For my own future reference (and yours), here's the trimmed sequence that actually works:

# === Pre-flight ===
# Confirm replication is at zero lag (on primary):
SELECT client_addr, state, replay_lsn FROM pg_stat_replication;

# === On primary (gitlab1) — set maintenance mode ===
sudo gitlab-rails runner '
  ApplicationSetting.current_without_cache.update!(
    maintenance_mode: true,
    maintenance_mode_message: "Failover in progress"
  )
'

# === On secondary (gitlab2) — promote ===
sudo gitlab-ctl geo promote --force

# Edit /etc/gitlab/gitlab.rb on gitlab2:
#   roles ['geo_secondary_role']  →  roles ['geo_primary_role']
#   Add primary's listen_address / md5_auth / trust_auth / sql_replication_password
# Then:
sudo gitlab-ctl reconfigure
sudo gitlab-ctl restart postgresql   # to pick up listen_address change

# Reset the replicator password so SCRAM hash is fresh:
sudo -u gitlab-psql /opt/gitlab/embedded/bin/psql -d postgres \
  -c "ALTER USER gitlab_replicator WITH PASSWORD '<plaintext>';"

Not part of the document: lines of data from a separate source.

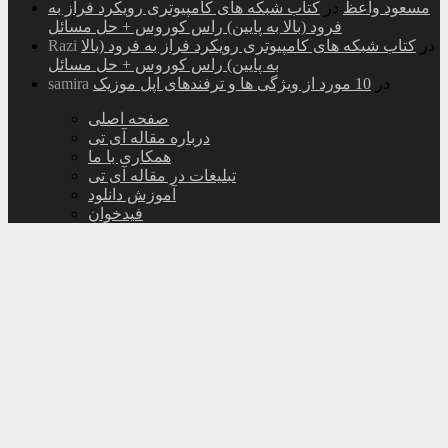
مسعود واعظ
در
کتاب شبکه های کامپیوتری رویکرد فراز به
فرود (بالا به پایین) راس کوروس + حل مسائل
در
کتاب شبکه های کامپیوتری رویکرد فراز به فرود (بالا
Razi
به پایین) راس کوروس + حل مسائل
در
10 مورد از ویژگی ها و ترفندهای اپل موزیک
samira
صفحه اصلی
درباره مقاله آی تی
همکاری با ما
تبلیغات در مقاله آی تی
آموزش دانلود
فیدخوان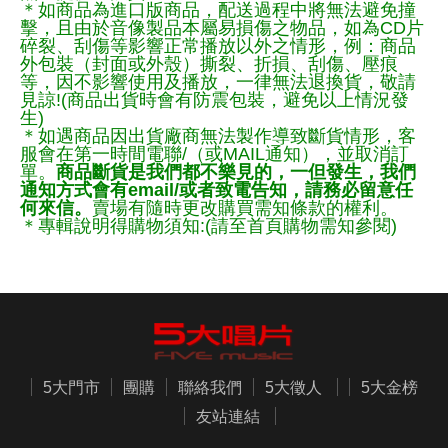
＊如商品為進口版商品，配送過程中將無法避免撞
擊，且由於音像製品本屬易損傷之物品，如為CD片
碎裂、刮傷等影響正常播放以外之情形，例：商品
外包裝（封面或外殼）撕裂、折損、刮傷、壓痕
等，因不影響使用及播放，一律無法退換貨，敬請
見諒!(商品出貨時會有防震包裝，避免以上情況發
生)
＊如遇商品因出貨廠商無法製作導致斷貨情形，客
服會在第一時間電聯/（或MAIL通知），並取消訂
單。
商品斷貨是我們都不樂見的，一但發生，我們
通知方式會有email/或者致電告知，請務必留意任
何來信。
賣場有隨時更改購買需知條款的權利。
＊專輯說明得購物須知:(請至首頁購物需知參閱)
5大門市
團購
聯絡我們
5大徵人
5大金榜
友站連結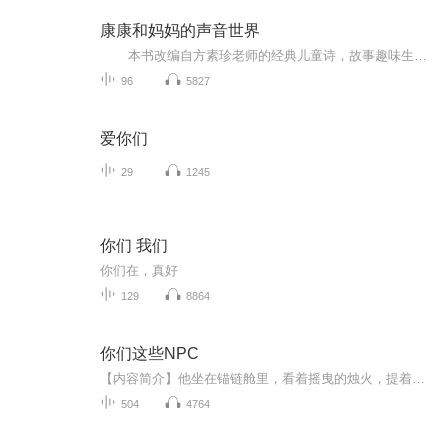
康康和妈妈的声音世界
本书改编自方素珍老师的经典儿童诗，故事趣味生动，画面精美细腻，是方素珍童话系列的后续佳作。 切叶蚁先生和毛毛虫小姐不会写字，他们只能靠图画传递信息，结果闹出了很大的笑话，还连带着“邮递员”——我们的主人公小珍珠也一...
96
5827
爱你们
29
1245
你们 我们
你们在，真好
129
8864
你们这些NPC
【内容简介】他坐在锚链舱里，看着摇曳的烛火，提着瓶极好的兰姆，哼着那曲著名的《He's-a-Pirate》，思考着接下来的行动步骤，憧憬着将来的平凡生活。今晚，他就要把船上所有负责追捕他的人处理掉，彻底消失在世人的眼中。他将带着自由之身，回那座阔别已...
504
4764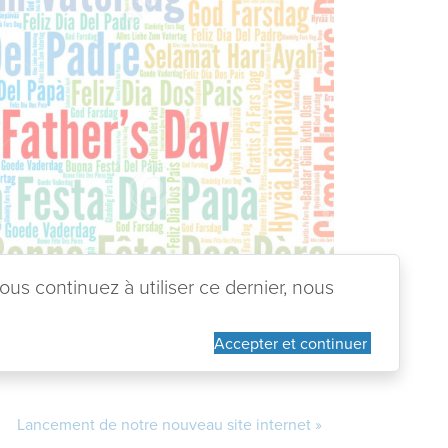
ous continuez à utiliser ce dernier, nous
Accepter et continuer
Lancement de notre nouveau site internet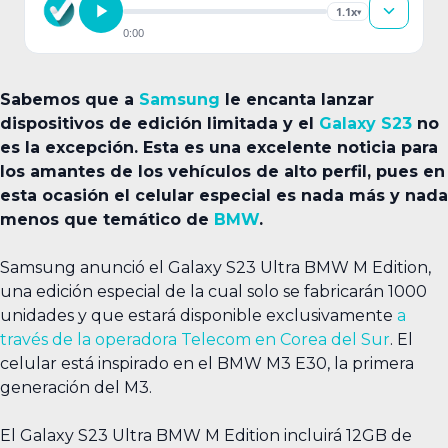
1.1x
▾
0:00
Sabemos que a
Samsung
le encanta lanzar
dispositivos de edición limitada y el
Galaxy S23
no
es la excepción. Esta es una excelente noticia para
los amantes de los vehículos de alto perfil, pues en
esta ocasión el celular especial es nada más y nada
menos que temático de
BMW
.
Samsung anunció el Galaxy S23 Ultra BMW M Edition,
una edición especial de la cual solo se fabricarán 1000
unidades y que estará disponible exclusivamente
a
través de la operadora Telecom en Corea del Sur
. El
celular está inspirado en el BMW M3 E30, la primera
generación del M3.
El Galaxy S23 Ultra BMW M Edition incluirá 12GB de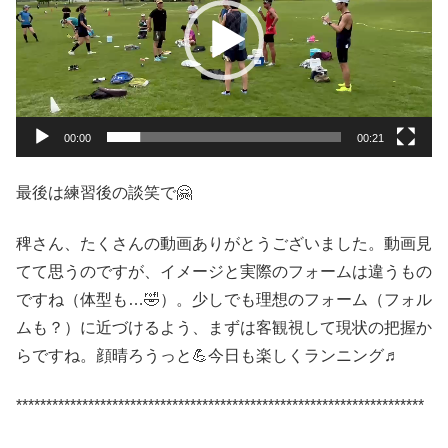
レ
ー
ヤ
ー
00:00
00:21
最後は練習後の談笑で🤗
稗さん、たくさんの動画ありがとうございました。動画見
てて思うのですが、イメージと実際のフォームは違うもの
ですね（体型も…🤣）。少しでも理想のフォーム（フォル
ムも？）に近づけるよう、まずは客観視して現状の把握か
らですね。顔晴ろうっと💪今日も楽しくランニング♬
********************************************************************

# === On old primary (gitlab1) — turn it into the new secondary ===
# Park user services:
sudo gitlab-ctl stop puma sidekiq nginx gitlab-workhorse

# Edit /etc/gitlab/gitlab.rb on gitlab1:
#   external_url → https://gitlab1.example.com
#   ssl cert paths → new multi-SAN cert
#   roles ['geo_primary_role']  →  roles ['geo_secondary_role']
#   Remove all primary postgresql settings (listen_address, md5_auth, sql_replication_password, slots)
#   Add hot_standby, geo_postgresql settings.

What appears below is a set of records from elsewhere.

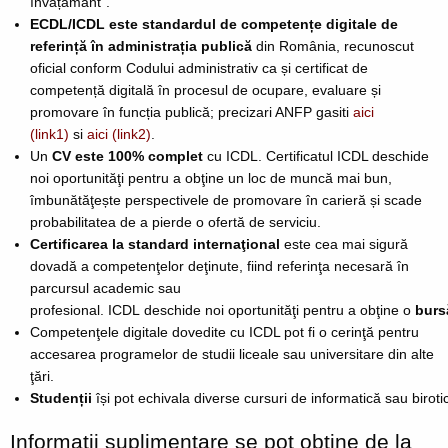
învățământ”.
ECDL/ICDL este standardul de competențe digitale de
referință în administrația publică
din România, recunoscut
oficial conform Codului administrativ ca și certificat de
competență digitală în procesul de ocupare, evaluare și
promovare în funcția publică; precizari ANFP gasiti
aici
(link1)
si
aici (link2)
.
Un
CV este 100% complet
cu ICDL.
Certificatul
ICDL deschide
noi oportunităţi pentru a obţine un loc de muncă mai bun,
îmbunătăţește perspectivele de promovare în carieră și scade
probabilitatea de a pierde o ofertă de serviciu.
Certificarea la standard internaţional
este cea mai sigură
dovadă a competenţelor deţinute, fiind referinţa necesară în
parcursul academic sau
profesional.
ICDL deschide noi oportunităţi pentru a obţine o
burs
Competenţele digitale dovedite cu ICDL pot fi o cerinţă pentru
accesarea programelor de studii liceale sau universitare din alte
ţări.
Studenții
își pot echivala diverse cursuri de informatică sau birotic
Informații suplimentare se pot obține de la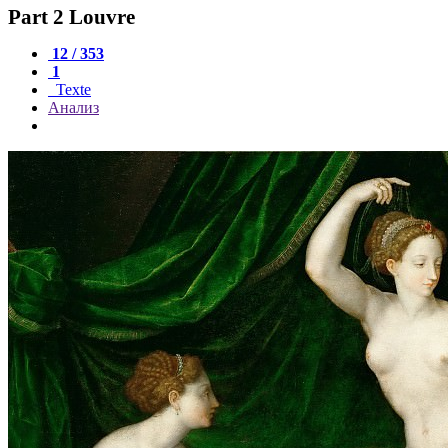
Part 2 Louvre
12 / 353
1
Texte
Анализ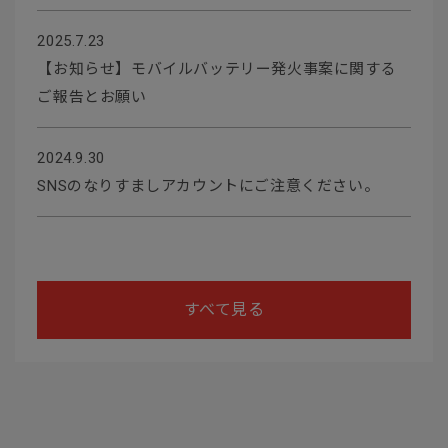
2025.7.23
【お知らせ】モバイルバッテリー発火事案に関する
ご報告とお願い
2024.9.30
SNSのなりすましアカウントにご注意ください。
すべて見る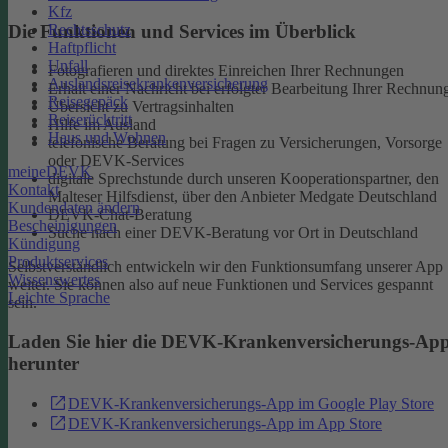
Kfz
Rechtsschutz
Die Funktionen und Services im Überblick
Haftpflicht
Unfall
Fotografieren und direktes Einreichen Ihrer Rechnungen
Auslandsreisekrankenversicherung
Erhalt einer Nachricht bei erfolgter Bearbeitung Ihrer Rechnun
Reisegepäck
Übersicht zu Vertragsinhalten
Reiserücktritt
Hilfe im Ausland
Haus und Wohnen
telefonische Beratung bei Fragen zu Versicherungen, Vorsorge
oder DEVK-Services
meineDEVK
digitale Sprechstunde durch unseren Kooperationspartner, den
Kontakt
Malteser Hilfsdienst, über den Anbieter Medgate Deutschland
Kundendaten ändern
DEVK-Chat-Beratung
Bescheinigungen
Suche nach einer DEVK-Beratung vor Ort in Deutschland
Kündigung
Produktservices
Selbstverständlich entwickeln wir den Funktionsumfang unserer App
Wissenswertes
weiter. Sie können also auf neue Funktionen und Services gespannt
Leichte Sprache
sein.
Laden Sie hier die DEVK-Krankenversicherungs-Ap
herunter
DEVK-Krankenversicherungs-App im Google Play Store
DEVK-Krankenversicherungs-App im App Store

# Stop pg, wipe data dir, manual basebackup:
sudo gitlab-ctl stop postgresql
sudo rm -rf /var/opt/gitlab/postgresql/data
sudo install -d -m 0700 -o gitlab-psql -g gitlab-psql /var/opt/gitlab/postgresql/data

# Create slot on new primary:
ssh new-primary "sudo -u gitlab-psql /opt/gitlab/embedded/bin/psql -d postgres \
  -c \"SELECT pg_create_physical_replication_slot('<slot>');\""

# Run basebackup manually:
sudo -u gitlab-psql PGPASSWORD="$PASS" /opt/gitlab/embedded/bin/pg_basebackup \
  -h <new-primary> -U gitlab_replicator \
  -D /var/opt/gitlab/postgresql/data \
  -X stream --slot=<slot> \
  -d "sslmode=disable" \
  --write-recovery-conf --progress --verbose

# Bring PG back up — it's now in recovery, streaming from new primary:
sudo gitlab-ctl start postgresql

# Reconfigure to set up tracking DB + geo-logcursor under geo_secondary_role:
sudo gitlab-ctl reconfigure
sudo gitlab-ctl start

# === Geo node registry — done on new primary ===
sudo gitlab-rails runner '
  GeoNode.create(name: "gitlab1.example.com", url: "https://gitlab1.example.com/", primary: false)
'

# === DNS flip ===
# Delete old A record gitlab → <old-primary>
# Create CNAME       gitlab → gitlab2.example.com
# Add A record       gitlab1 → <old-primary>

What the failover was supposed to be vs. what it was

A promote command takes 90 seconds. The cert dance for the floating name is another 90 seconds. The DNS triple-flip is a single API call. If everything else cooperates, this is genuinely a four-minute operation.

What ate the day was:

Most of those have one common workaround: bypass the wrapper, drive pg_basebackup directly, and verify on-disk state rather than trusting exit codes. Geo's replication mechanics are well-engineered. The wrapper around them, less so.

Next failover should be ten minutes. If it isn't, I'll write another post.